▶ CONSIGNE: Pour chaque affirmation ci-dessous, dites par oui ou non si elle concorde avec le texte sur la responsabilité du transporteur routier, en citant les mots décisifs de ce texte : (a) les deux lettres de voiture sont datées du 24 août 2016 ; (b) le transport devait conduire les marchandises de France jusqu’en Allemagne ; (c) le chauffeur a attendu les documents complémentaires avant d’éditer les documents douaniers.

▶ TEXTE SOURCE:

^^^^

Responsabilité du transporteur routier de marchandises en présence de documents douaniers inexacts
Sachant que les informations qui lui avaient été adressées par le commissionnaire de transport étaient erronées au regard des deux lettres de voiture en sa possession et au regard du chargement dont il a eu connaissance, le chauffeur a néanmoins, sans attendre les documents complémentaires qui devaient lui être transmis par mail, édité des documents douaniers (carnet TIR) eux-mêmes erronés, il a de ce fait commis une faute engageant la responsabilité du transporteur envers le commissionnaire de transport.
Cet arrêt a trait à une situation qui ne suscite guère de jurisprudence en matière de transport international de marchandises par route, celle de l’inexactitude des documents douaniers par rapport à la marchandise transportée. Qui doit en supporter les conséquences, si, en pareille circonstance, les douaniers du pays du destinataire (ou d’un pays en transit) refusent, au moment où le chauffeur du camion, préposé du transporteur, que les marchandises transportées franchissent la frontière. L’expéditeur de la marchandise, le transporteur, voire, s’il y en a un, le commissionnaire de transport ? La réponse n’est pas si simple.
Les faits de l’espèce méritent d’être relatés. Par deux lettres de voiture du 24 août 2016, la société XPO, commissionnaire de transport, agissant pour le compte de la société NTN, a chargé la société Trans-Wek du transport de France jusqu’en Russie de deux lots de pièces détachées pour l’automobile, l’un de 67 colis pour un poids de 5,8 tonnes, l’autre de 103 colis pour un poids de 7,7 tonnes. Ce transport voyageait sous un régime douanier de transit international dénommé régime TIR (Transport international routier), régi par la Convention TIR du 14 novembre 1975.

^^^^

▶ DONNÉES FOURNIES:
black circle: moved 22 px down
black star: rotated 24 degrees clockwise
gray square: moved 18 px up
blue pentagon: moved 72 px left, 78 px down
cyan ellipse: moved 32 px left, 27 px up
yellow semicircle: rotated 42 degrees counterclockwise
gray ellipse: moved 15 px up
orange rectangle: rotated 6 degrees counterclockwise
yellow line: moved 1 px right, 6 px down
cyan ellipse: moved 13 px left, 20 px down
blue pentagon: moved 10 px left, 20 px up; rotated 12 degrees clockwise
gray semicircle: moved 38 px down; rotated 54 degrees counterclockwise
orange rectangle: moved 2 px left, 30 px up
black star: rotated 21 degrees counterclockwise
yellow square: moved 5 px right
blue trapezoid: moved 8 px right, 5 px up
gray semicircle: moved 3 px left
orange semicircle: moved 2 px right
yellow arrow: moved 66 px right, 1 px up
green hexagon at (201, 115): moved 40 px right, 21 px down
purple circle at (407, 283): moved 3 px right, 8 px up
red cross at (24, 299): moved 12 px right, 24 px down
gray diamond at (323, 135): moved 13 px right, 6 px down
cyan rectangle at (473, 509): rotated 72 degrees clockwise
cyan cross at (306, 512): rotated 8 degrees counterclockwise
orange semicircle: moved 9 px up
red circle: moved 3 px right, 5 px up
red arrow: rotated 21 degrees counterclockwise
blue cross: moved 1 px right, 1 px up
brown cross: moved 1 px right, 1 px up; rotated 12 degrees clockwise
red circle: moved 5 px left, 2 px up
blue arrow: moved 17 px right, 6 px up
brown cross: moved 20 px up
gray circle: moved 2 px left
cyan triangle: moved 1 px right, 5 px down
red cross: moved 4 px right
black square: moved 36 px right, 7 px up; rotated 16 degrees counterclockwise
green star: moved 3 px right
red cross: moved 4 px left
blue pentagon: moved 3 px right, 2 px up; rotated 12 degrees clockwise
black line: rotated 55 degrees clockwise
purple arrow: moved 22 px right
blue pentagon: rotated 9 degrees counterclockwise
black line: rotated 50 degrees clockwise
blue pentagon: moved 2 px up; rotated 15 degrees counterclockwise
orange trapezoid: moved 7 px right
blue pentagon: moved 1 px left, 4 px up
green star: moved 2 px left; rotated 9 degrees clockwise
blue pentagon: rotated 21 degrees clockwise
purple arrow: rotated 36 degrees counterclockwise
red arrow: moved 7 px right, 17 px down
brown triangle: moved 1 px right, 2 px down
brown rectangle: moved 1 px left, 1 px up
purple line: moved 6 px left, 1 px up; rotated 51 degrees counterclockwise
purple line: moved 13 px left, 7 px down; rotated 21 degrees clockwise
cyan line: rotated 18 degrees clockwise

^^^^

▶ SOLUTION:
(a) Oui : « Par deux lettres de voiture du 24 août 2016 ».
(b) Non : « du transport de France jusqu’en Russie ».
(c) Non : « sans attendre les documents complémentaires qui devaient lui être transmis par mail ».